What is not true is that periods of high valuation mean the market will definitely fall. High valuations (as indicated by low earnings yields) only are correlated with below average but still positive returns. Some of this is skewed by the higher returns (10% average) seen in the 10 years following the lowest 10% of earnings yields 5.6% or lower). This is probably a function of market momentum; the market can surge for years following even silly valuation levels as the stock market gets ahead of reported earnings.

Note that this does not mean that one has to wait 10 years to invest; it is rare an investor has to wait longer than 1-3 years for the earnings yield to dip into this range, usually following a panic or severe economy slowdown. Nor does it mean one should not invest at all during peak earnings yield periods, since even 8.52% - the average rate of return of the second-to-lowest quartile - is better than the long-term returns of bonds or cash. It simply means that for marginal dollars, such as an inheritance or a bonus that could be invested at optimal levels, waiting for the market's earnings yield to rise to a historically high level may pay off greatly.

One error commonly made even by analysts who should do better is to compare the long term historical track record of price-earnings ratios based on trailing cash earnings on the S&P 500 as calculated here with "forward" or estimated earnings. In other words, a market strategist might say that based on his estimated earnings for the S&P 500, the market is trading at "only" 15 times next year's earnings and since the market price-earnings ratio has averaged about 15 (15.7 during this time frame), the market is fairly priced. This type of reasoning is misleading and should be avoided (unless one's objective is to mislead clients into a false sense of complacency). There are no reliable estimates of forward estimates, since to gather those, one would have to calculate some average of analyst estimated next 12 month earnings at each point in time not as they subsequently turned out because there is often a marked difference. Yes, cash earnings as reported can and are manipulated, but they aren't nearly as subject to revision after the fact and, since earnings tend to grow over time, the trailing price-earnings will almost always be higher (and the earnings yield lower) than the forward price-earnings based on analysts' estimates. If an analyst wants to make a rough estimate of where the market should be, she should either assume her estimate is correct, then use historical averages to make an estimate for where the market should be fairly priced a year hence. So if the market is trading at 17 times trailing earnings, and she believes S&P 500 earnings will grow 10% this year, then the fair value of the market would still be below its current level if the 15.7x historical price-earnings were applied to even this 10% greater earnings which would be trailing earnings in 1 year. There are many reasons the market might continue to trade at above its historical trailing price-earnings but if it is cited, it should be used consistently.

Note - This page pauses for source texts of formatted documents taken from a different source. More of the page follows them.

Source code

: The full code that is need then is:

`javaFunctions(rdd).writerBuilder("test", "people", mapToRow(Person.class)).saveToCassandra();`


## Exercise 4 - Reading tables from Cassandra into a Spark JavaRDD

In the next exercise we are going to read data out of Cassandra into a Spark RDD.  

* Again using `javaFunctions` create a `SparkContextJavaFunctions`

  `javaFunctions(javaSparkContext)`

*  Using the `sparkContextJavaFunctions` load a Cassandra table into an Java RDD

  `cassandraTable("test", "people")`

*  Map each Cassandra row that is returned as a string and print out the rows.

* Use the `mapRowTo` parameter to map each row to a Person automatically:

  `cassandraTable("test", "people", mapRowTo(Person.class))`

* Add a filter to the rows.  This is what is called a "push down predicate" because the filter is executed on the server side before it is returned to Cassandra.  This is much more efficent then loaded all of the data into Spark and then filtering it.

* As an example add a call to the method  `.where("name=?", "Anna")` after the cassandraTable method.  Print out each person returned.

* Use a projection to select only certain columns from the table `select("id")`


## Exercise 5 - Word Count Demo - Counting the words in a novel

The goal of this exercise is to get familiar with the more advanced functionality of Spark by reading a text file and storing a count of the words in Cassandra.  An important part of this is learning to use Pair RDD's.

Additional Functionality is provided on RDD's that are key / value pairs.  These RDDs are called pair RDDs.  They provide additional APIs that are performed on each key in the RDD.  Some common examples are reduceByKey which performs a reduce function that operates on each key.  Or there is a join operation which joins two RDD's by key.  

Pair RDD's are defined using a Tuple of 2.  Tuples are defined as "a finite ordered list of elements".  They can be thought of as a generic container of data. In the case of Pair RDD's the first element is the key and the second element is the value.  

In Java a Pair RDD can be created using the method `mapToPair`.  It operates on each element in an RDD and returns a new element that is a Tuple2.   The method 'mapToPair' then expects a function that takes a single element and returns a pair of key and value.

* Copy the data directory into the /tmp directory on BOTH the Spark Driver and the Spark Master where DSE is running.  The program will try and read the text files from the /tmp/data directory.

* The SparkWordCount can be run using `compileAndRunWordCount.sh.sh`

An even more egregious error is to calculate a multiple of operating earnings (earnings stripped of various items such as depreciation and amortization that generally depress earnings) then compare this to the historical trailing cash earnings price-earnings. Again, the only way to say whether the market is over or under valued by this measure is to get a series of consistently defined operating earnings as they were known at each time point in the past and then calculate a historical price-earnings ratio based on this.



[1] The 11.25% average annual S&P 500 return is different than the average return below 9% given in the other data sets for 2 reasons: 1.) dividends were included in the 10 year average; and 2.) the periods were different since the 10-year data series ended in 1997, not 2006, as for the annual data.